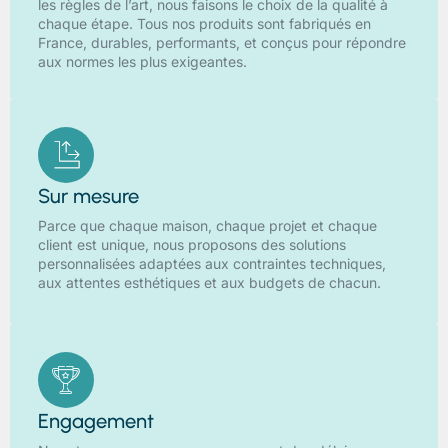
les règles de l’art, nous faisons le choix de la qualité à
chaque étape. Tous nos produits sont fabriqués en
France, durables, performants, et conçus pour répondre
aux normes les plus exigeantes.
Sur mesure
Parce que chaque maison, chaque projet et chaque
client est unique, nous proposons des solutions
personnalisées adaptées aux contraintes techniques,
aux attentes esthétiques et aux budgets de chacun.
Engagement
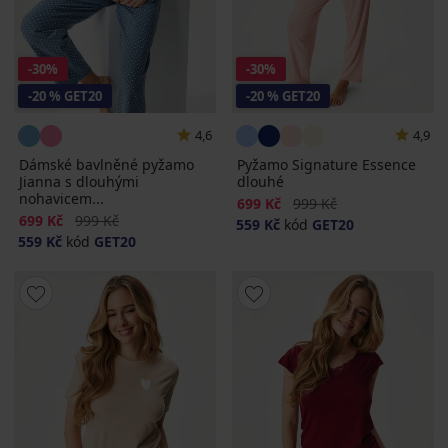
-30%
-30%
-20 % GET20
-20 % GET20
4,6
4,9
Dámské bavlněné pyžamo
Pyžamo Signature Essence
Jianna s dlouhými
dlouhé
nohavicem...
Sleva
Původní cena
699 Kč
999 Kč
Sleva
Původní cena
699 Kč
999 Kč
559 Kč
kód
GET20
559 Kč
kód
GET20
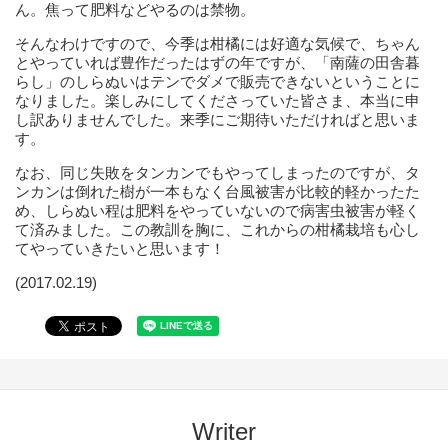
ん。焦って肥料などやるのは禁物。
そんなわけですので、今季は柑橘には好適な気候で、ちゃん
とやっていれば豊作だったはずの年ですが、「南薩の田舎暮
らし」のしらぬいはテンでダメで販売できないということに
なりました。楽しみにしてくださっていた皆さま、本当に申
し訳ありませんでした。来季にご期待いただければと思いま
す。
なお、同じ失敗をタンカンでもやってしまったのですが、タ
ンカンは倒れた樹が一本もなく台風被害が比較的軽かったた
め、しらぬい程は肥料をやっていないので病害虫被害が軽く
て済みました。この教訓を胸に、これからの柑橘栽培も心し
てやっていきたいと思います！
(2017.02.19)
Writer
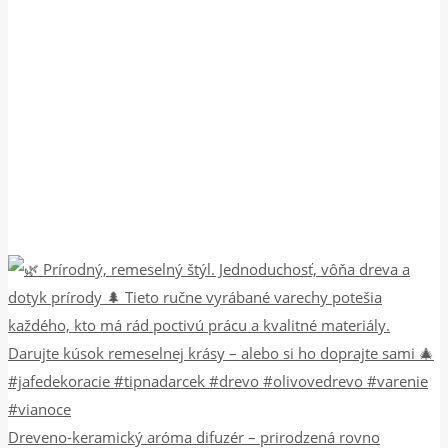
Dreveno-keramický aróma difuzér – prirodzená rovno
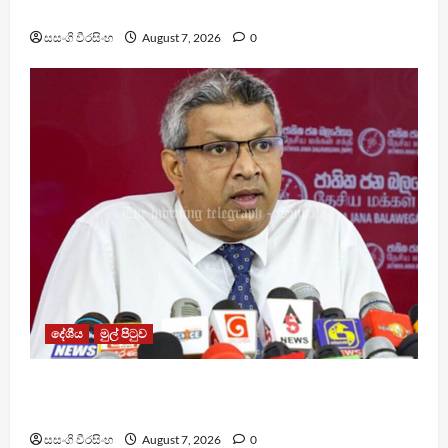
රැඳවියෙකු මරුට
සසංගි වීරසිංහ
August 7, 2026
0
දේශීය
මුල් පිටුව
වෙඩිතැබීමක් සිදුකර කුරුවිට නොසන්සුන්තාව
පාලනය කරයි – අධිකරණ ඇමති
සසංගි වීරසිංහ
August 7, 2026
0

•••••

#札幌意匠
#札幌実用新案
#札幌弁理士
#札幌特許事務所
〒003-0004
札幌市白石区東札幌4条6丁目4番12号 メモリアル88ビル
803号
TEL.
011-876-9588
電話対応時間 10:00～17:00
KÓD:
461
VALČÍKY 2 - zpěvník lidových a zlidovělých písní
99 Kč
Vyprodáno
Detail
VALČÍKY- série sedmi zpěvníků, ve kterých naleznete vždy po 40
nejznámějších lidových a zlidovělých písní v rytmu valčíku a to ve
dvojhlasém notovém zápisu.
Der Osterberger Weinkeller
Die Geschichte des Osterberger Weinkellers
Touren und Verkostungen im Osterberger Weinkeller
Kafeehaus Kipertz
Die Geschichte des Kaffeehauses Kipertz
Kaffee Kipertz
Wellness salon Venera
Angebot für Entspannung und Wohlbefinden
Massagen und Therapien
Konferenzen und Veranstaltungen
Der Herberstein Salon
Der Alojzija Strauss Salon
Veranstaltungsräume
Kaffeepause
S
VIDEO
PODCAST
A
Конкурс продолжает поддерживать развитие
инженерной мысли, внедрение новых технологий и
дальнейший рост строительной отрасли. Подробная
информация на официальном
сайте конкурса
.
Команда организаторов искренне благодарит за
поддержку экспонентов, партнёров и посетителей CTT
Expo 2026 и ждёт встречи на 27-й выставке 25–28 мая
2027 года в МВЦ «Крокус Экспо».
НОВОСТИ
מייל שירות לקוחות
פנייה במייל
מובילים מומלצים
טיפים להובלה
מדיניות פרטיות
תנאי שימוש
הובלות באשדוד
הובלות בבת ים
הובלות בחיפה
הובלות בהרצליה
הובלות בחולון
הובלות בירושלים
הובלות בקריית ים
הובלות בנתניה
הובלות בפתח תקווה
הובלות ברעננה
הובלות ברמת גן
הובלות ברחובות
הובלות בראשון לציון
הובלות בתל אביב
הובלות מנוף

•••••

» Directive: What you need to produce is an exact copy of the entries above, limited to the lines from the one with "les règles de" up to and including the one with "Dámské bavlněné pyžamo", without pictures.

» Finished exercise:
les règles de l’art, nous faisons le choix de la qualité à
chaque étape. Tous nos produits sont fabriqués en
France, durables, performants, et conçus pour répondre
aux normes les plus exigeantes.
Sur mesure
Parce que chaque maison, chaque projet et chaque
client est unique, nous proposons des solutions
personnalisées adaptées aux contraintes techniques,
aux attentes esthétiques et aux budgets de chacun.
Engagement
-30%
-30%
-20 % GET20
-20 % GET20
4,6
4,9
Dámské bavlněné pyžamo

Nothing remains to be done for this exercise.